Should I be concerned about lowering my deck 1/8 inch?

Answered by Brett Kulina ~ November 22, 2013 ~ No Comments

My contractor left a 1/8th inch gap between the cross-beams and support posts of the deck. The beams are only attached by bolts. He said he would remove the bolts and let the deck weight drop it down to the support posts. Should I be concerned that will torque pressure on the deck and house?


Brett Kulina

The answer to your question depends on two important factors:

1. What is the weight of the load being held up by the cross beam?

2. What size bolts did your contractor use?

For example, I wouldn't be overly concerned about a small deck load that was supported by several premium grade 5/8-inch carriage bolts and a couple of 1/8-inch steel "T" brackets, but I might be concerned about a significant amount of weight resting on just a few 3/8-inch lag bolts.

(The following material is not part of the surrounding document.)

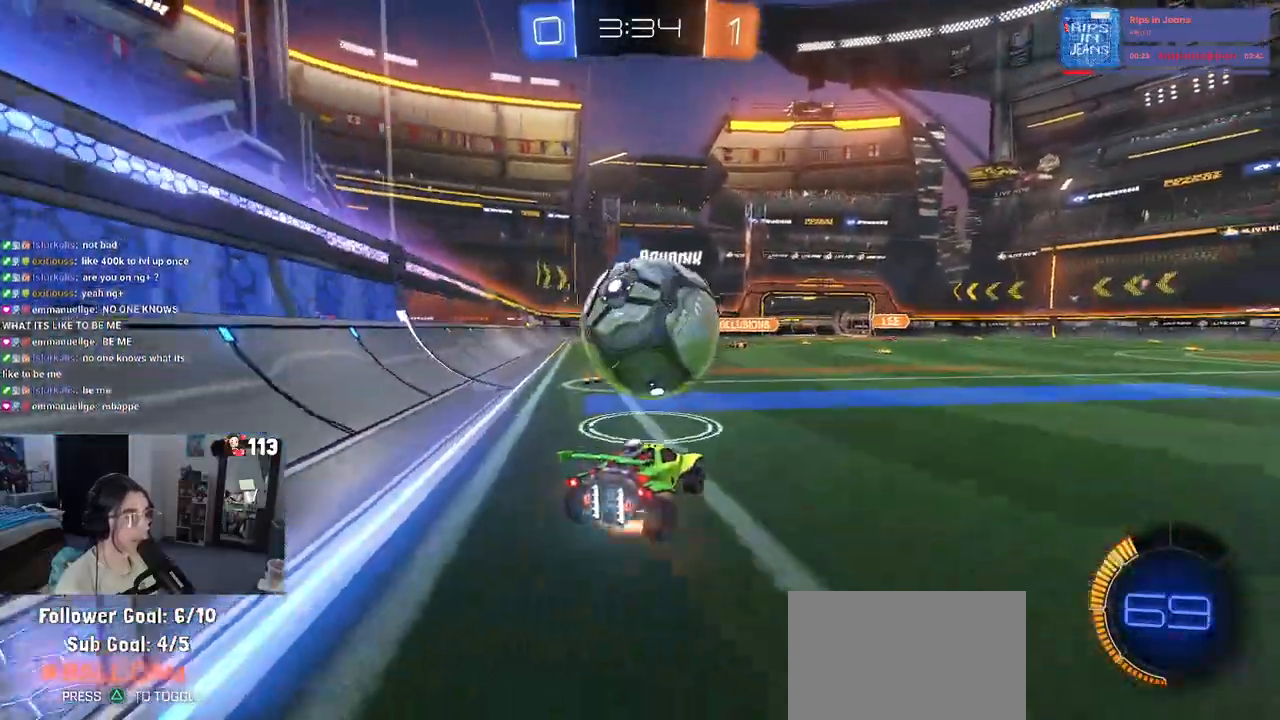
{"buttons": ["L1"], "left_stick": "down-right", "right_stick": "center", "events": [[17, "CROSS", "down"], [17, "left_stick", "down-right"], [133, "L2", "up"], [167, "left_stick", "center"], [183, "CROSS", "up"], [217, "CROSS", "down"], [217, "R1", "down"], [283, "left_stick", "down"], [350, "L1", "down"], [383, "R1", "up"], [383, "left_stick", "down-right"], [400, "CROSS", "up"], [467, "R2", "up"]]}
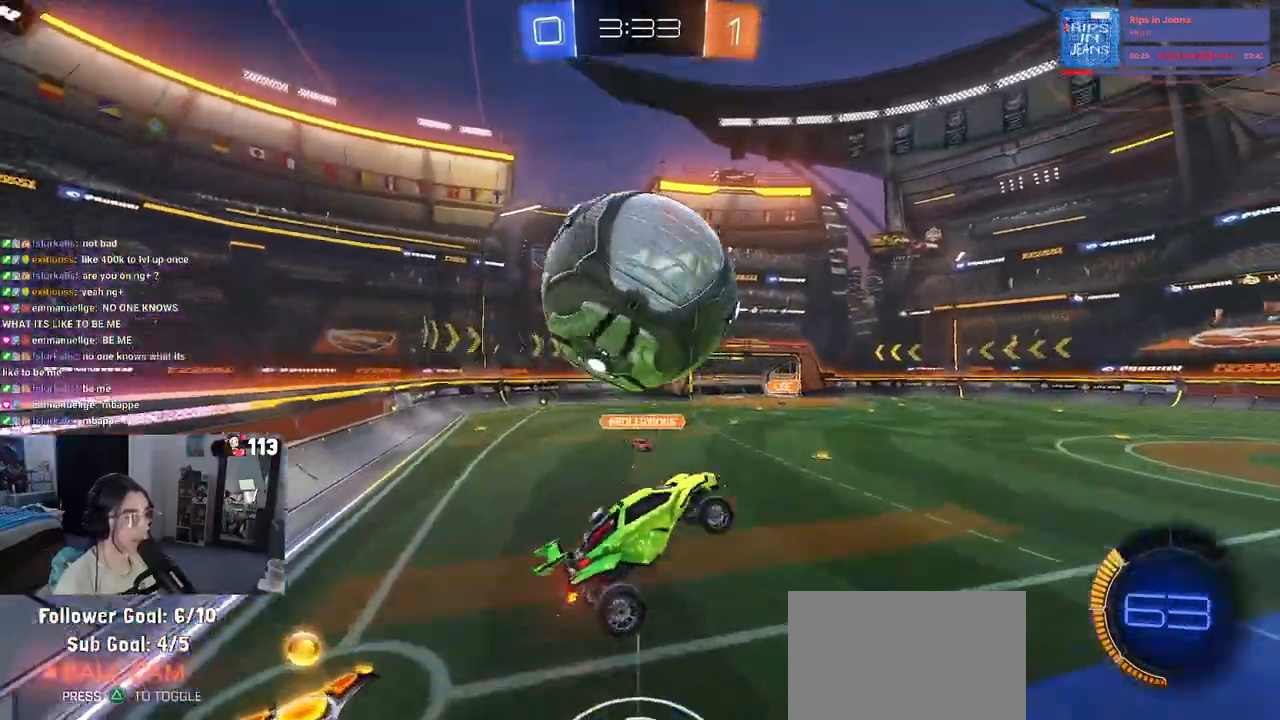
{"buttons": ["L1", "R1"], "left_stick": "center", "right_stick": "center", "events": [[217, "R1", "down"], [233, "left_stick", "up"], [467, "left_stick", "center"]]}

Backing out the existing bolts and letting the load settle would allow the cross beam to correctly rest on the top of the vertical post, but keep in mind that if you do this you may run the risk of tweaking some other portion of the structure. Of course, if your deck only needs to drop 1/8 of an inch, then perhaps there is enough give in the framing to let it settle? What you definitely don't want to happen is for the deck to drop so much that it compromises the connection between the deck and the house, or worse yet, the connection holds strong and transfers the deck movement to the wall of the house, which could crack the interior sheet rock or damage the wall framing.

One possible solution might be to use some shims to fill the existing gap between the post and the beam. This would allow the deck and bolts to remain in position, but would put in place some solid support where its needed. Using plastic shims would decrease the possibility of the shims compressing over time and if installed right they could help transfer the deck load to the underlying support posts.

If this gap is in a highly visible location and shims are not an acceptable solution for your problem, then you may have to just replace the existing post with a new one that fits. Although this fix is probably the most difficult and expensive, at least the post and beam connection would done correctly. Good luck with it!